【詳細データテスト】アウディA8 ハイブリッドの制御、みごと 乗り心地はクラス水準に届かず
公開 : 2020.06.28 08:50 更新 : 2020.06.29 02:36
意匠と技術 ★★★★★★★★☆☆
プラグインハイブリッドを擁する今回の60 TFSIeと、571psのV8を積むS8の登場には、現行A8の発売から3年ほど待つこととなった。アウディはもっとも興味をそそられるバージョンを、最後までではないにせよ、かなり出し惜しみしていたわけだ。
このもっとも燃費がいいA8は、3.0Lで340psを発生する既存のV6ガソリンターボと組み合わせたパワートレインを搭載。これに、8速トルクコンバーターATのハウジング内に収めた136psの電気モーターを組み合わせる。
そのスペックは、最高出力が449ps、最大トルクが71.3kg-mで、パフォーマンスの点ではS8に遠く及ばない。駆動トルクは可変配分式だが、常に四輪へ伝送されるフルタイム4WDだ。
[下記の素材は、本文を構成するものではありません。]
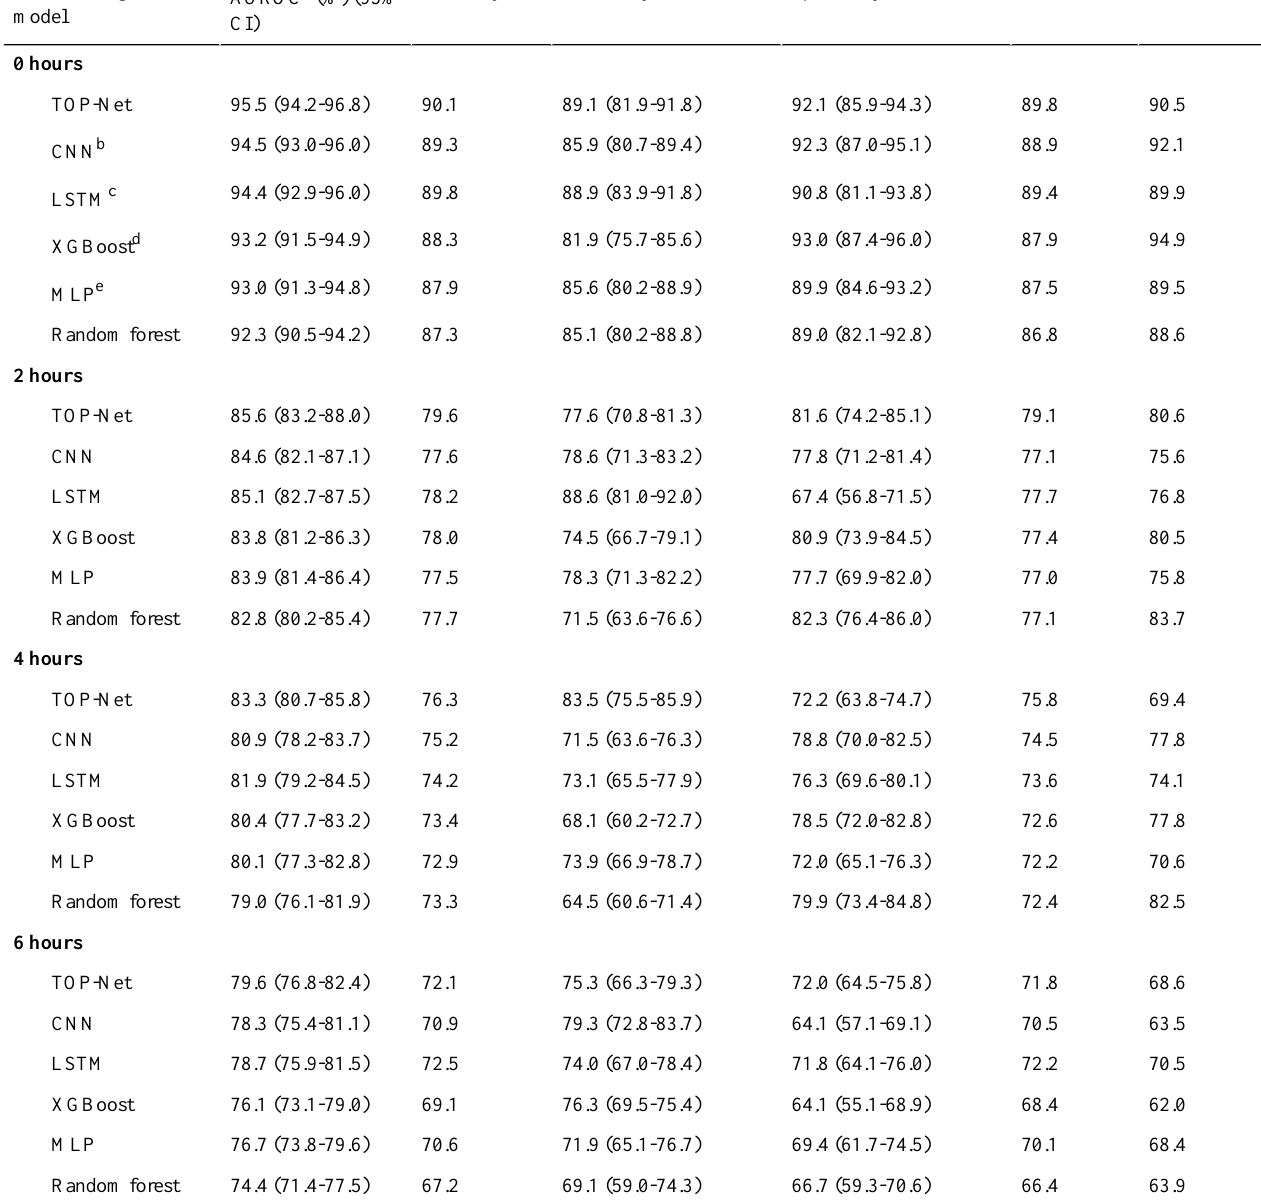
Table 3. The detailed information of performance comparison (TOP-Net vs other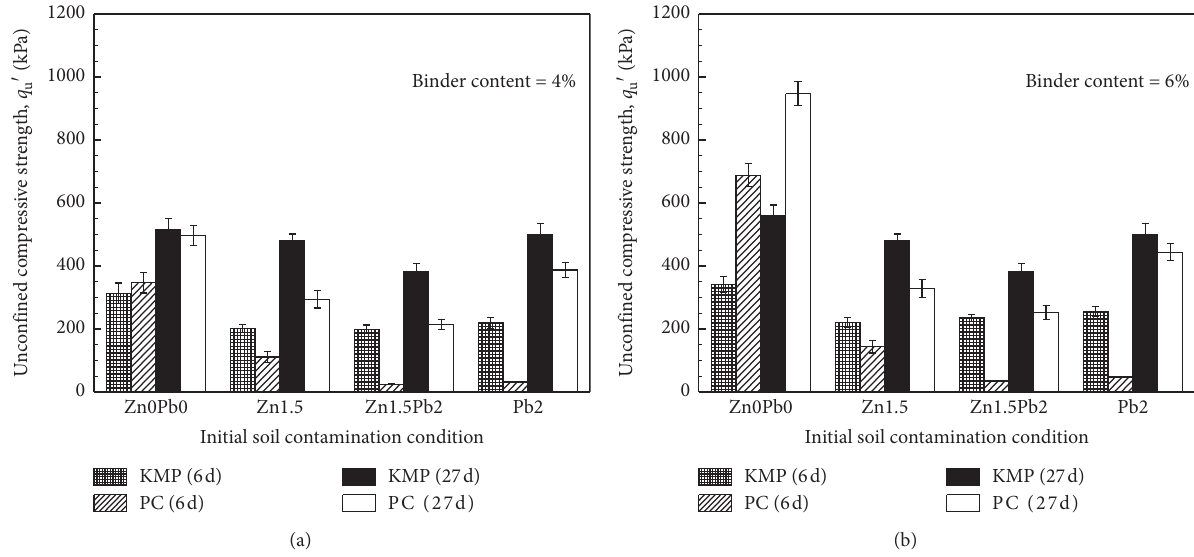
Figure 4: Variations in the unconfined compressive strength ( q u ′ ) with the initial soil contamination conditions for the stabilized soils after water-soaking tests: (a) 4% binder and (b) 6% binder.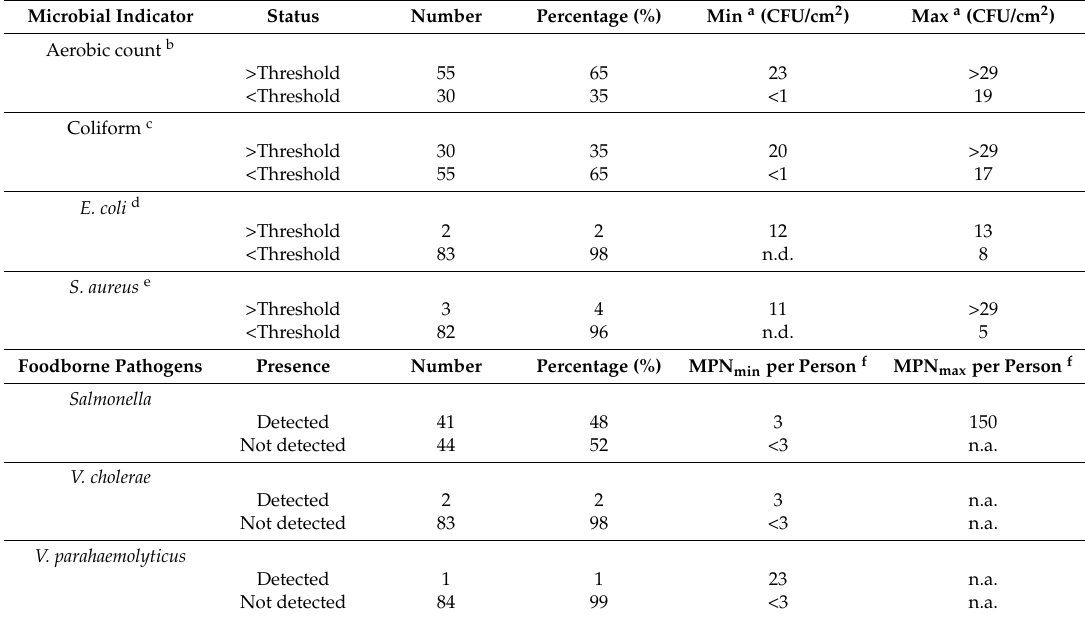
Table 5. Performance of participants’ hand hygiene based on aerobic bacteria, coliforms and E . coli , S . aureus count and the detection of Salmonella , V. cholerae and V. parahaemolyticus . Microbial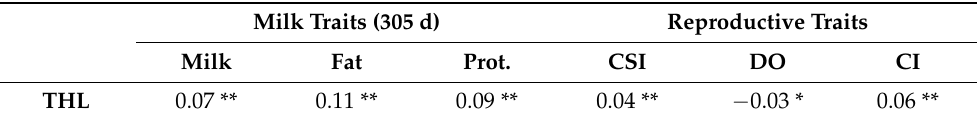
Table 2. Phenotypic correlation between true herd life and milk and reproductive traits of Holstein Frisian cows in Tunisia. Milk Traits (305 d) Reproductive Traits Milk Fat Prot. CSI DO CI THL 0.07 ** 0.11 ** 0.09 ** 0.04 ** − 0.03 * 0.06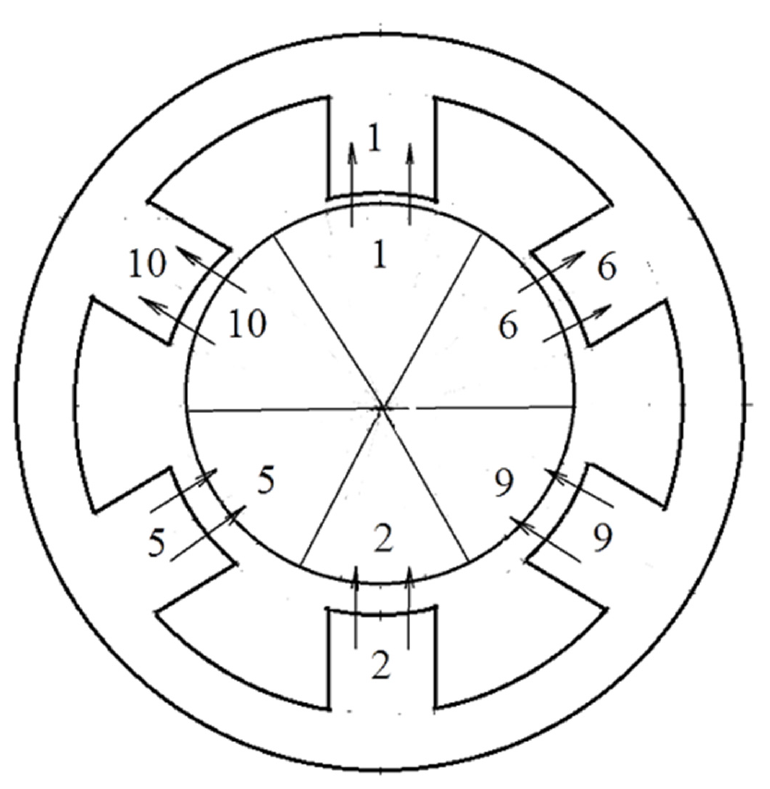
Figure 3. Determination of the magnesium conductivity of the air gap with a fixed position of the rotor.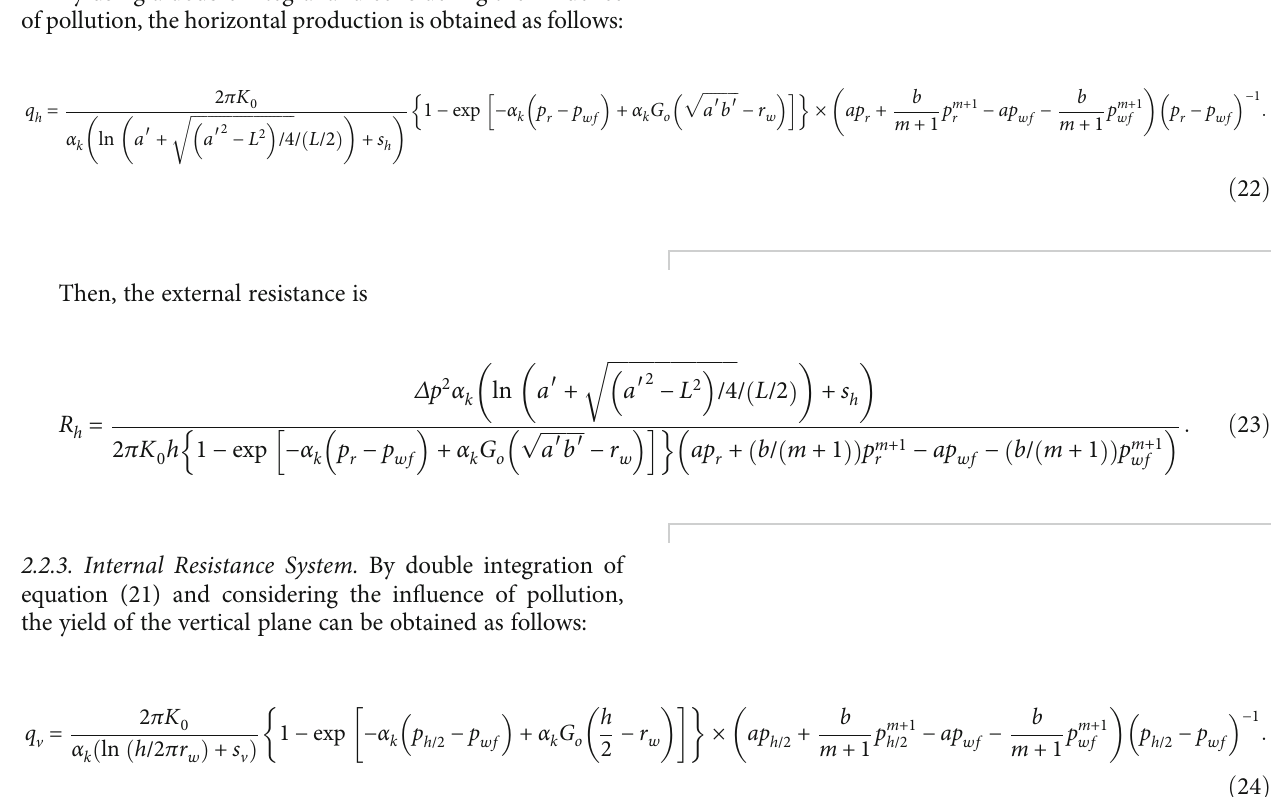
Figure 4: Mobility function curve.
駆動用電源は、荷室床下に積載された14.1kWhのリチウムイオンバッテリー。ドライバーはまず、その電力のほとばしりを、ドライブトレインを通して知ることになる。始動すると、60 TFSIeは静かに目を覚まし、モーターのみで走り出す。大人しくスロットルペダルを操作すれば、最高で135km/hまではゼロエミッション走行が可能だ。
モーター単体以上の推進力がほしいとなれば、これにエンジンが加わることになる。しかし、バッテリーがフル充電なら、航続距離が公称46kmという電力走行が優先される。そのため、このA8をEVのように走らせるのは難しい仕事ではない。
もちろん、1台のクルマにふたつのパワーソースを詰め込むことには、ネガティブな面もある。このプラグインハイブリッドのロングホイールベース版A8、車両重量は2330kgで、V6単体のA8を335kg上回る。しかも、直接の競合モデルといえるメルセデスのS 560eやBMWの745Le xドライブ より重いのだ。
さらに、エアサスペンションに支えられるボディはライバル2台よりも長いのだが、ホイールベースと荷室容量では下回っている。このパッケージも驚かされるところだ。